9th Captain-General of the Azores
- In office 21 May 1824 – 22 June 1828
- Monarchs: Peter IV of Portugal; Maria II of Portugal;
- Preceded by: Francisco de Borja Garção Stockler
- Succeeded by: Henrique da Fonseca de Sousa Prego
- Constituency: Azores

Captaincy of Espírito Santo
- In office December 1804 – December 1811
- Monarch: Maria I of Portugal;
- Constituency: Espirito Santo (Brazil)

Personal details
- Born: 28 April 1776
- Died: 14 June 1833 (aged 89) Lisbon, Kingdom of Portugal^{[citation needed]}

= Manuel Vieira de Albuquerque Touvar =

Portuguese politician

Manuel Vieira de Albuquerque Touvar (28 April 1776 - 14 June 1833 in Lisbon) was a Portuguese nobleman who served first as Captain General in the colony of Brazil, but ultimately as the 9th Captain General of the archipelago of the Azores.

==Career==
In the reign of Maria I of Portugal, Touvar governed the Captaincy of Espírito Santo, in the Portuguese colony of Brazil between December 1804 and December 1811. The early part of his work in Espírito Santo involved pursuing and attacking natives within his territory, a governmental practice that had in its objective the expansion of internal navigation. In 1803, the indigenous population had attacked Porto de Souza, leaving the garrison of Coutins totally destroyed. In 1809, Touvar pursued the natives while founding (in the ashes of the former garrison of Coutins) the base for the settlement of Linhares, in homage to D. Rodrigo de Souza Coutinho, who was instituted as Count of Linhares.

Touvar served in the monarch's Council of State as a colonel in the Portuguese cavalry and Commander in the Order of Aviz under John VI of Portugal. He was governor of Angola and was considered a disciplined functionary of the crown.

===Captaincy of the Azores===
After 1823, the reformist politics of the Count of Subserra (a Terceirense), powerful minister of John VI of Portugal, reestablished the Captaincy-General of the Azores, giving it a new politico-administrative organization for the territory. Touvar was appointed 9th Captain-General for the Azores on 21 May 1824, and took up residence in the city of Angra on 11 June 1824.
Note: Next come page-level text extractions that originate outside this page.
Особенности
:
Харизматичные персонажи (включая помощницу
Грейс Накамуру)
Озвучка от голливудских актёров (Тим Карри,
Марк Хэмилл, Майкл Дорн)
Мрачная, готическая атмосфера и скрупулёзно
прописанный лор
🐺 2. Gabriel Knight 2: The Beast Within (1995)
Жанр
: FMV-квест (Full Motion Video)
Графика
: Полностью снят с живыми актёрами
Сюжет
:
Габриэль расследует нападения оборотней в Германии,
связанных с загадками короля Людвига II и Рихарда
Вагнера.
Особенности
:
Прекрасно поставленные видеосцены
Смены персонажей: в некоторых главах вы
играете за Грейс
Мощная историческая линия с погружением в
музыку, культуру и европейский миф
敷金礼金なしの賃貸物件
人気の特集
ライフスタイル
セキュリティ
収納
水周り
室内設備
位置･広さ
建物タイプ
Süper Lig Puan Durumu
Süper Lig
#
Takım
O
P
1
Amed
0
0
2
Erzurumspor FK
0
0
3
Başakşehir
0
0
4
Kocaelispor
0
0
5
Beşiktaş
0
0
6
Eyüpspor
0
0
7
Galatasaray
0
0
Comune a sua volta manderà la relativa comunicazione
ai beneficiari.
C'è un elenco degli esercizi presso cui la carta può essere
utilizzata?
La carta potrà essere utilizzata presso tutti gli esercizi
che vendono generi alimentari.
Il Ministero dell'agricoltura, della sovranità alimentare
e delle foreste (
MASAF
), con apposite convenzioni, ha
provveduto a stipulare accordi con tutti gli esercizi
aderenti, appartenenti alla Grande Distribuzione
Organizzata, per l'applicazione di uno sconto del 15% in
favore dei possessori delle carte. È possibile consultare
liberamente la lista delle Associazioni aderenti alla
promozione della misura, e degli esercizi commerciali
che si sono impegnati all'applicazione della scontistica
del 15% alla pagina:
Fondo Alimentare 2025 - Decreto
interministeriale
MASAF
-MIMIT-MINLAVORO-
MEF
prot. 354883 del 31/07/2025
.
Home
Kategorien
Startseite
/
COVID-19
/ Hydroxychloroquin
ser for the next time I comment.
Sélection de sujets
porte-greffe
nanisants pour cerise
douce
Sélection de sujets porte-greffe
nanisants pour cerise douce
In 1825, King D. John VI was forced to recognize the independence of Brazil, where his son (D. Pedro) reigned as Emperor since 1822. Taking advantage of these events, the Infante D. Miguel and Queen D. Carlota Joaquina nurtured a movement to distance Pedro from the throne of Portugal. Following the death of D. John VI, D. Pedro relinquished his title to the throne of Portugal in favour of his daughter D. Maria da Glória (who would reign as D. Maria), initially under the regency of her sister Isabel Maria. Following the 10 March 1826 abdication by D. Pedro, Queen D. Maria II signed a new Constitutional Charter and sent to the Azores Lord Stuart to promulgate the law and swear fealty to the new monarch. The municipalities of Ponta Delgada and Angra declared their loyalties to the Crown and new charter between 21 and 23 August 1826, in solemn ceremonies adhered by members of the three Estates General.

But, with rising tensions between Absolutists and Liberals, D. Pedro decided to marry his daughter, Queen D. Maria II (who was still a minor), to his brother (D. Miguel) and transfer to him the Regency, thereby avoiding conflict. Miguel was in exile in Austria, due to his early attempt to usurp the throne, but returned. Azoreans, generally, favoured the grand compromise, and Touvar, who was an Absolutist supporter, ordered three days of celebrations, immediately showing his antipathy towards Liberals. But, after several months, Miguel and his Absolutist faction staged a coup, and acclaimed Miguel King on 17 May 1828. The Absolutist counter-revolution eventually reached the Azores on 16 May 1828, and Touvar, aligning himself with the absolutists, sent orders to every island in the archipelago to swear fealty to the new monarch.

When a boat delivering these orders docked in Velas on 11 June 1828, its military officers discovered that local authorities were hesitant and poorly motivated to acclaim the Infante King in the islands of the Azores. Following the Liberal Revolution, Touvar was deposed 22 June 1828, owing to his sympathies for the absolutists of the island of Terceira.

==Later life==
Touvar died in Lisbon on 14 June 1833.